Return each text line of the data below verbatim and leave out the pictures.

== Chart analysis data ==
_ _ _ _ _
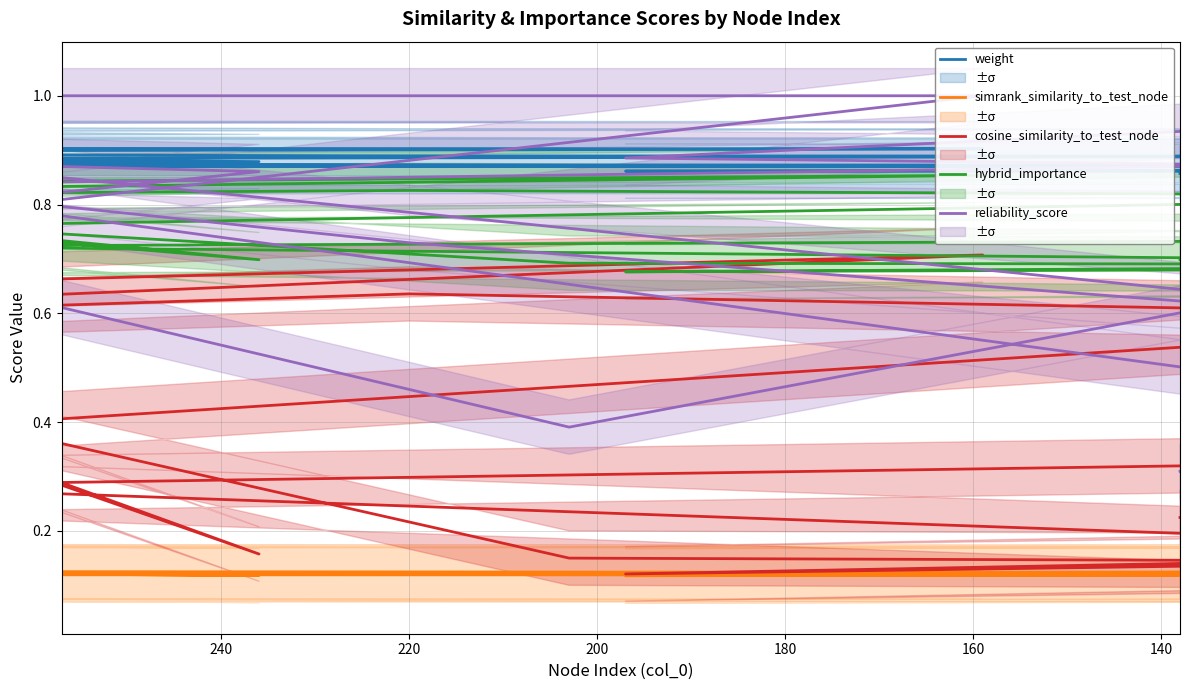

At which category does the chart reach its peak across all series?

160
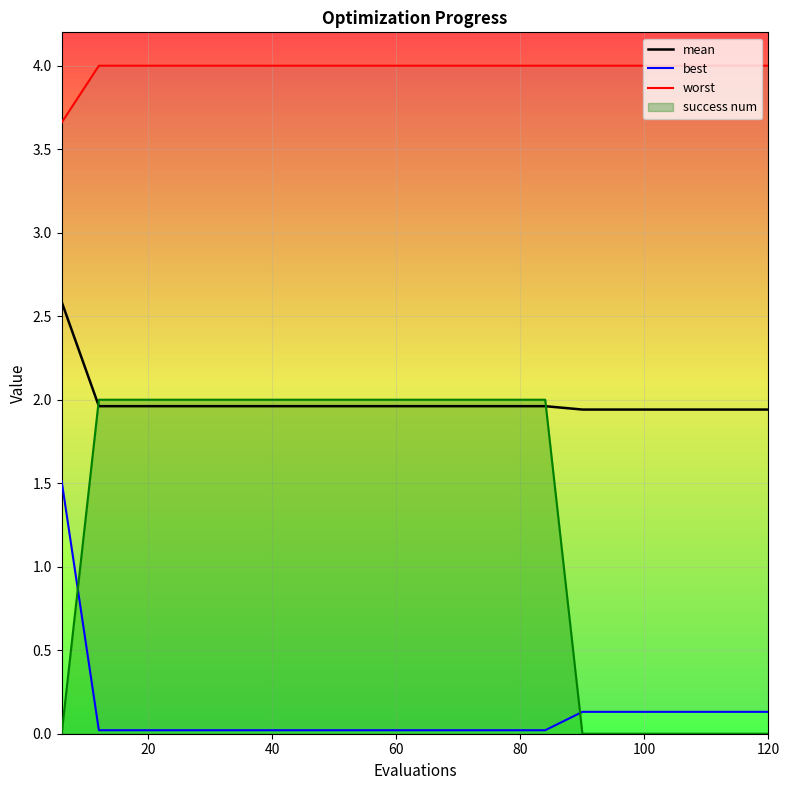

Is it true that mean equals 1.9 at 120?

True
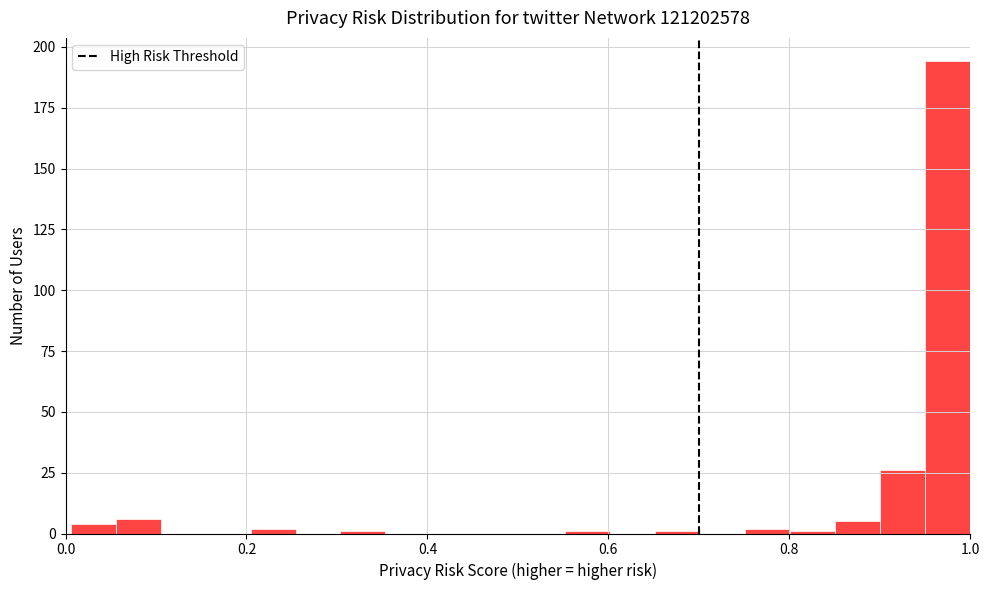

Read against the x-axis, roughly where is the centre of the tallest bar?

0.98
_ _ _ _ _
== Reply ==
At which category does the chart reach its peak across all series?

160

Is it true that mean equals 1.9 at 120?

True

Read against the x-axis, roughly where is the centre of the tallest bar?

0.98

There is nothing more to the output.